*** SELECTED PASSAGE
A day before the start of the congressional summit for black leaders, a group called the Coalition Against Religious Discrimination announced that it had collected 850 signatures from religious leaders opposing charitable choice. "This legislation is intended to permit some fundamentalist organization to put a sign on the door saying, ‘No Jews Need Apply,’" surmised Barry Lynn of Americans United for the Separation of Church and State, according to several reports.
Watts called the hiring issue a red herring—"Planned Parenthood receives federal funds, but do we raise Cain because they don’t hire Alan Keyes?" Nevertheless, on the Senate side, the hiring discrimination issue was the principal reason why charitable choice expansion was not even introduced as legislation.
The Senate point man on the initiative was Republican Senator Rick Santorum of Pennsylvania. Santorum wanted (and, after Senate control switched to Democrats, needed) bipartisan backing. So he looked to Connecticut Senator Joe Lieberman, who initially positioned himself as a supporter, posing with Bush for faith-based photo-ops in January. But it soon became clear that he was interested in charitable choice lite, and wouldn’t support legislation until various issues, especially hiring discrimination, were addressed to his (or his party’s) satisfaction.”
<snip>
"Some White House officials say House conservatives overreached when they were writing the bill, giving too much leeway to churches," reported Mike Allen in the June 25 Washington Post. So the scaling back was done. On June 20, DiIulio told Laura Meckler, who covered the issue closely for the AP, "A number of really excellent modifications have been suggested." By June 26 a deal had been struck with House Republicans, and Judiciary passed it on a party line vote June 28.
Some of the changes simply clarified and beefed up provisions that were always part of charitable choice as originally conceived, such as the requirement that religious activities be optional for service recipients, and the requirement that public funds not be commingled with private. A measure in the original Watts-Hall bill allowing religious groups who are denied funding to sue the government for damages hit the cutting room floor. And on the crucial issue of hiring, new language said FBOs could consider religion in hiring but not "religious practices"—a phrase critics thought too easily justified other kinds of discrimination(…)”
******
## TASKS TO CARRY OUT
1. Decide whether each statement below agrees with the passage on charitable choice. Answer yes or no, and quote the words of the passage that settle it.
(a) The Coalition Against Religious Discrimination gathered 850 signatures from religious leaders.
(b) Rick Santorum was a Democratic senator from Connecticut.
(c) The revised bill kept the measure letting religious groups denied funding sue the government for damages.
2. Reproduce word for word the part of the passage on charitable choice that begins at the words "A day before" and stops after the words "to several reports.".
3. Translate this sentence from the passage on charitable choice into Spanish: "The Senate point man on the initiative was Republican Senator Rick Santorum of Pennsylvania."
*** DATASET EXTRACT
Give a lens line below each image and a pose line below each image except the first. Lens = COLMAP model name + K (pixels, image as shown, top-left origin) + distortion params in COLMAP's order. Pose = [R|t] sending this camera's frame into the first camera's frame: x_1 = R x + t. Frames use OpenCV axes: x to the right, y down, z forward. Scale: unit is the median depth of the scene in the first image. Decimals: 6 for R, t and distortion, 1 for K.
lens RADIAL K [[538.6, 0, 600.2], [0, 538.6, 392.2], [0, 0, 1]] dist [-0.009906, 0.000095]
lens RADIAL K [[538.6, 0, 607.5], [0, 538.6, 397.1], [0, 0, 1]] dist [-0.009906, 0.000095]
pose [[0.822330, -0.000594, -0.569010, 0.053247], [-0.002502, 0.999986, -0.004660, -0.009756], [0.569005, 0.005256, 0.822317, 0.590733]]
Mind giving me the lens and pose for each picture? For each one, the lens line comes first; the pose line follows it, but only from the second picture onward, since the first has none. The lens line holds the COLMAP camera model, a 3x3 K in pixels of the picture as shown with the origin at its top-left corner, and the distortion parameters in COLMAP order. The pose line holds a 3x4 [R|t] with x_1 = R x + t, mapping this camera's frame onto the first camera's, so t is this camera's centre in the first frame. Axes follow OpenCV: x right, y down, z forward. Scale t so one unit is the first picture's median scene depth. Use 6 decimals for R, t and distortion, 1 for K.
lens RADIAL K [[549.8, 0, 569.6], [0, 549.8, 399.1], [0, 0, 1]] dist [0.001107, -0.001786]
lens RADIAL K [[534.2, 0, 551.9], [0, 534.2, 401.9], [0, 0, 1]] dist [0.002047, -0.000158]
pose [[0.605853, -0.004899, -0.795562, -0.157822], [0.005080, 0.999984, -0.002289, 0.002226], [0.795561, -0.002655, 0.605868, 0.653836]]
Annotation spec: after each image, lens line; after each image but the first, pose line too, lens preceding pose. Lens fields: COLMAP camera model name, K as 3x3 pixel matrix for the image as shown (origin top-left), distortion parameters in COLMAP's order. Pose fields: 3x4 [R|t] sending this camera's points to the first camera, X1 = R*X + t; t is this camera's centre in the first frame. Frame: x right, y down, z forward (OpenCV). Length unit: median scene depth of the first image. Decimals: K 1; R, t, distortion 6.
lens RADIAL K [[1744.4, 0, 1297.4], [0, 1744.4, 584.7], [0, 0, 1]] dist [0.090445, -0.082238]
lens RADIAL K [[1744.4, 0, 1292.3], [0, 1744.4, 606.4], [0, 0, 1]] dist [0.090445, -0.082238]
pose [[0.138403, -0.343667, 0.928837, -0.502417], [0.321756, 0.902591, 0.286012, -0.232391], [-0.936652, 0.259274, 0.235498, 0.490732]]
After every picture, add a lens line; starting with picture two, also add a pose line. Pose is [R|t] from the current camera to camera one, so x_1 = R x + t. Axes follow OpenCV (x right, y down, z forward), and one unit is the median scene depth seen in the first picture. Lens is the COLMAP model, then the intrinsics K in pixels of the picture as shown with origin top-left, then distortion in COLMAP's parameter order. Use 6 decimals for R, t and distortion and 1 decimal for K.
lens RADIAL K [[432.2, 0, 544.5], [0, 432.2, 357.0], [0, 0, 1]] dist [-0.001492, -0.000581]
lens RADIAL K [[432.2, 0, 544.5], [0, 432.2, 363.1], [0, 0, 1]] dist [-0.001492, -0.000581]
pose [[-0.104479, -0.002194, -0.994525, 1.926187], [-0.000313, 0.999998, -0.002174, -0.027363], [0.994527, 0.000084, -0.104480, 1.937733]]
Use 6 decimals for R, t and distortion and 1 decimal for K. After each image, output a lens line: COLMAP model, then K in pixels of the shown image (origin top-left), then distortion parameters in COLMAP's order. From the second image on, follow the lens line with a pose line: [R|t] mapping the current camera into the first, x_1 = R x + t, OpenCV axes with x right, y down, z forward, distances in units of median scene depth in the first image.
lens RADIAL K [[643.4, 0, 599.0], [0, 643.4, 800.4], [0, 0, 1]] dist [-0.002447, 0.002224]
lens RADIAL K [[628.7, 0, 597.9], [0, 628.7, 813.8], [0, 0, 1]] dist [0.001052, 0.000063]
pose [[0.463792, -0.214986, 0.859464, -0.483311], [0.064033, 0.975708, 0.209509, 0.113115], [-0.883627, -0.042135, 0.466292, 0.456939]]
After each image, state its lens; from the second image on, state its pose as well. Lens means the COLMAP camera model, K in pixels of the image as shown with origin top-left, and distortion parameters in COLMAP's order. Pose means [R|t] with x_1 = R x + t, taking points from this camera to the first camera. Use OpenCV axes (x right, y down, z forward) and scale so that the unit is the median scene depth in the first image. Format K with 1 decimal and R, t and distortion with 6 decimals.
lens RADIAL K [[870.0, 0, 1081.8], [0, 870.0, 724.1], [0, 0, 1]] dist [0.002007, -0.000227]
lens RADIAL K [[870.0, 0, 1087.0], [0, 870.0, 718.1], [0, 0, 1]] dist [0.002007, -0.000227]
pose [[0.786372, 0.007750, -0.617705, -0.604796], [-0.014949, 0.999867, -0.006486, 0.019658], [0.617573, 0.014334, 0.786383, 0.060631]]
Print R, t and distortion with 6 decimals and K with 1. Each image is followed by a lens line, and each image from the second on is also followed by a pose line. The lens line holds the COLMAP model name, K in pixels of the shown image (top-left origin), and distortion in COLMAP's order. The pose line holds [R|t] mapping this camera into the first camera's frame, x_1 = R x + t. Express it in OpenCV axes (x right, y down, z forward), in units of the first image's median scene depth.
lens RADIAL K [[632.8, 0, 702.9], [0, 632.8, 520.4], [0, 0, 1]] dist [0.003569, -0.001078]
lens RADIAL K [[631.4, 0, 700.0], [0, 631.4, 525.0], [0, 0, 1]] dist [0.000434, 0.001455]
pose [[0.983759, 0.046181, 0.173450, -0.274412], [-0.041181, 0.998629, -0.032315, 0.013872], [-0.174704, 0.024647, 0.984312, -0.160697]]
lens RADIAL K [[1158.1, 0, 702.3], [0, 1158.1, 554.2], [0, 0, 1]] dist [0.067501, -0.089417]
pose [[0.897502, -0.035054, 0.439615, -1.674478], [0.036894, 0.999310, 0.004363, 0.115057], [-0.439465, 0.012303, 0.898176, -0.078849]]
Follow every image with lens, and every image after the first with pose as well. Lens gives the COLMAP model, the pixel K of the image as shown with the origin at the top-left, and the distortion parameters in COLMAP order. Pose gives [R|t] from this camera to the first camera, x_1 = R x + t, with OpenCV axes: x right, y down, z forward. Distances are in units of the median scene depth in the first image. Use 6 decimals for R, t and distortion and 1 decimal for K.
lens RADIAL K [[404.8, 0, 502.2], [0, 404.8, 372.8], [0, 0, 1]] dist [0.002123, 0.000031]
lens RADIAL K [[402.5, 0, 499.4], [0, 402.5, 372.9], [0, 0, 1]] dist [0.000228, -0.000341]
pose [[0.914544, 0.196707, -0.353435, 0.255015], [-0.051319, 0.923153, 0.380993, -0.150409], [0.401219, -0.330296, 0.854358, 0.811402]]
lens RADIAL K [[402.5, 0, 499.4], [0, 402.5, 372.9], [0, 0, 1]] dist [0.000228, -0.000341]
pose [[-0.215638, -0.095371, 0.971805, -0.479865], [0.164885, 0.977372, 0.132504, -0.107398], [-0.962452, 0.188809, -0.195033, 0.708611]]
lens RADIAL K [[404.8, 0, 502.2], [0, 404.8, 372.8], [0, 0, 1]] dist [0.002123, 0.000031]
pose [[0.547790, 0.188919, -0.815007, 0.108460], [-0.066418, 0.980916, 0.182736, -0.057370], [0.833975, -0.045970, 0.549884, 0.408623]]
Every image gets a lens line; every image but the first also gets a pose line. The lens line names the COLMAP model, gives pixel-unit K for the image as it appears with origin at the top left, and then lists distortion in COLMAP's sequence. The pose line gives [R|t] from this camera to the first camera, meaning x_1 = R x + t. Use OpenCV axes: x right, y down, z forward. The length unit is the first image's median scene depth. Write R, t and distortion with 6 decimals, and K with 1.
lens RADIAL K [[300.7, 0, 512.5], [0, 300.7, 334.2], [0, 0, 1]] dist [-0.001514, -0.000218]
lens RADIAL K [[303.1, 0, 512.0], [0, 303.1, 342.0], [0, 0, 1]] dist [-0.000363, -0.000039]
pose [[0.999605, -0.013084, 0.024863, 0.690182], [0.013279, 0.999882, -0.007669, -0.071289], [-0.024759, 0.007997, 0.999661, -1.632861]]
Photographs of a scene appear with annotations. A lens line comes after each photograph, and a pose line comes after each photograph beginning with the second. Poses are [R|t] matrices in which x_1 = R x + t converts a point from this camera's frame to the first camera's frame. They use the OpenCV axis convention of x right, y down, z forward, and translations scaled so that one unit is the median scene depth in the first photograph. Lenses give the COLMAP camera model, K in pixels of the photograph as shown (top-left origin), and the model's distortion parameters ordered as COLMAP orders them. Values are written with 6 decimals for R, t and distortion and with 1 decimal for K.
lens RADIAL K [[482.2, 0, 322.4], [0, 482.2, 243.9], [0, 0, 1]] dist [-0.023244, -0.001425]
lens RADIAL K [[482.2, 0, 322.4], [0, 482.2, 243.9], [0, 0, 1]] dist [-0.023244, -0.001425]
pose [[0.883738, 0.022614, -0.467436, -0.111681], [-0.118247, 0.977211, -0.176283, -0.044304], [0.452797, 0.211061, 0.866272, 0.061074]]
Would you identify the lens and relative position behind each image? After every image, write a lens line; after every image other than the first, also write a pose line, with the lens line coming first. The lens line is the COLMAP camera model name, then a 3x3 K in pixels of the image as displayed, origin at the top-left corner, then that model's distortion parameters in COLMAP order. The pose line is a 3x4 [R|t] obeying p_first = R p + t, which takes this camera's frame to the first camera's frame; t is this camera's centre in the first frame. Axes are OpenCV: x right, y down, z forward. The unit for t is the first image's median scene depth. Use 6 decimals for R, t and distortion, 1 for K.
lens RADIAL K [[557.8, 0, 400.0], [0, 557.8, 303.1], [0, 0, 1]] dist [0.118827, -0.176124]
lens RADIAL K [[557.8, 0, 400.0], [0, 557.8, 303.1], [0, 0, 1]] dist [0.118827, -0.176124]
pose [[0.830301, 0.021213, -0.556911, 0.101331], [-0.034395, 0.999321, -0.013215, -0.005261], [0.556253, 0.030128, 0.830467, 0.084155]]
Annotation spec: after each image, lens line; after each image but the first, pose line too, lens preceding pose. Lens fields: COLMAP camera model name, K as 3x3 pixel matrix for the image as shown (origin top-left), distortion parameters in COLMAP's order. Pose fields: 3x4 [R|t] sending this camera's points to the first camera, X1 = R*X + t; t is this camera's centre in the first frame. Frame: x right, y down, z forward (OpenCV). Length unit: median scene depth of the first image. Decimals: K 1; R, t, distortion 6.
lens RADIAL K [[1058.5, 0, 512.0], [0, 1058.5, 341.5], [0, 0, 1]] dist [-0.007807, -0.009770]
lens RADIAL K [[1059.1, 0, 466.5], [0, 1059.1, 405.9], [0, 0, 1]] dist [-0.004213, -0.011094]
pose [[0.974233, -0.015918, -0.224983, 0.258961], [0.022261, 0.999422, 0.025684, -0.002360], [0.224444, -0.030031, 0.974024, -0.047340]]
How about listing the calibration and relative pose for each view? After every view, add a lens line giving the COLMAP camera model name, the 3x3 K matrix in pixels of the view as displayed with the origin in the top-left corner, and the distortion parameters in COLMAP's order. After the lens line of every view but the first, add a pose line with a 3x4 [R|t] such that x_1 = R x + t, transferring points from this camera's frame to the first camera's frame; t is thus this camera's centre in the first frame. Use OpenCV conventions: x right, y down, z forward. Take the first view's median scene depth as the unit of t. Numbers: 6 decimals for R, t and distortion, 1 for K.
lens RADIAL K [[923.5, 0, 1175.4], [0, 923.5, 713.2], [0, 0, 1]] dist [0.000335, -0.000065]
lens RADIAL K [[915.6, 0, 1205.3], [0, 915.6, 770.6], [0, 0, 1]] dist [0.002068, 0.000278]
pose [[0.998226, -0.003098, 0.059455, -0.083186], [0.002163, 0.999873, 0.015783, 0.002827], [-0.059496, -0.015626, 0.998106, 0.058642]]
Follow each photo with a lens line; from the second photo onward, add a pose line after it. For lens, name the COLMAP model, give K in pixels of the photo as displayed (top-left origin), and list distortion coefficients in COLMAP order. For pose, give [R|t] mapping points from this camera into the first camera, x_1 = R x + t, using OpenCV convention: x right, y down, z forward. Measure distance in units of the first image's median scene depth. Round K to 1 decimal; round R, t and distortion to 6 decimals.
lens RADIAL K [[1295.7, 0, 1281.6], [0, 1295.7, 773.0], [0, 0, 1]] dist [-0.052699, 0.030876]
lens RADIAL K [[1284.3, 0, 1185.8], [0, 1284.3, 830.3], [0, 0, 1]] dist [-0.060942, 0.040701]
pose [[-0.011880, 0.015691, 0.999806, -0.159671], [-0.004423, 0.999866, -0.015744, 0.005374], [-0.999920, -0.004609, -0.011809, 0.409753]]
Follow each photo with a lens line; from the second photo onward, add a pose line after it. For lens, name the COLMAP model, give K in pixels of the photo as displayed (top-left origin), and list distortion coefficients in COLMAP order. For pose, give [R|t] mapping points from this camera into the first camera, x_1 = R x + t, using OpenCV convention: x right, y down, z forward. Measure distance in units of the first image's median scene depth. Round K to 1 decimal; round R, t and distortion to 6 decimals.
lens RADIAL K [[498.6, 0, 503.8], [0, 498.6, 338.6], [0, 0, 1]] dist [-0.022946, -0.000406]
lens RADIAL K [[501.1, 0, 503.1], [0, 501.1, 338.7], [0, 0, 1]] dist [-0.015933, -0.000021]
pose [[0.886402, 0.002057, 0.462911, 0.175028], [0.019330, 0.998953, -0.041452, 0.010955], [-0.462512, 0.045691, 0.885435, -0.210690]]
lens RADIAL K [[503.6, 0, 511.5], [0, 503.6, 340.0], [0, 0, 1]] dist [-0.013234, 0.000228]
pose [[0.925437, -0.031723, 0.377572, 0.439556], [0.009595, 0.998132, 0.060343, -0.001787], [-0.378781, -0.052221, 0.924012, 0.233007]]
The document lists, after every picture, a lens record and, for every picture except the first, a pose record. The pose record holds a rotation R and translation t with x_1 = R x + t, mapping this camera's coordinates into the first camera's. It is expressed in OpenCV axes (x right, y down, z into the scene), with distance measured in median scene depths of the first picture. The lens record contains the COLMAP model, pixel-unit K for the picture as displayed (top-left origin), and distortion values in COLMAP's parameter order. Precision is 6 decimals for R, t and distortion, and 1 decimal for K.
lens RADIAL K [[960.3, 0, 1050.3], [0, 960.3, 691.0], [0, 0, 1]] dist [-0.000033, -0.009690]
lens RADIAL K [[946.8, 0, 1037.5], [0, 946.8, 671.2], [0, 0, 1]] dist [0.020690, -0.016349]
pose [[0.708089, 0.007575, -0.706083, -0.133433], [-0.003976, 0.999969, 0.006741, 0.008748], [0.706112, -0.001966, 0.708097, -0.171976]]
******
## ANSWERS TO THE EXERCISE
1.
(a) Yes: "it had collected 850 signatures from religious leaders opposing charitable choice"
(b) No: "Republican Senator Rick Santorum of Pennsylvania"
(c) No: "A measure in the original Watts-Hall bill allowing religious groups who are denied funding to sue the government for damages hit the cutting room floor"

2.
A day before the start of the congressional summit for black leaders, a group called the Coalition Against Religious Discrimination announced that it had collected 850 signatures from religious leaders opposing charitable choice. "This legislation is intended to permit some fundamentalist organization to put a sign on the door saying, ‘No Jews Need Apply,’" surmised Barry Lynn of Americans United for the Separation of Church and State, according to several reports.

3. El principal encargado de la iniciativa en el Senado fue el senador republicano Rick Santorum, de Pensilvania.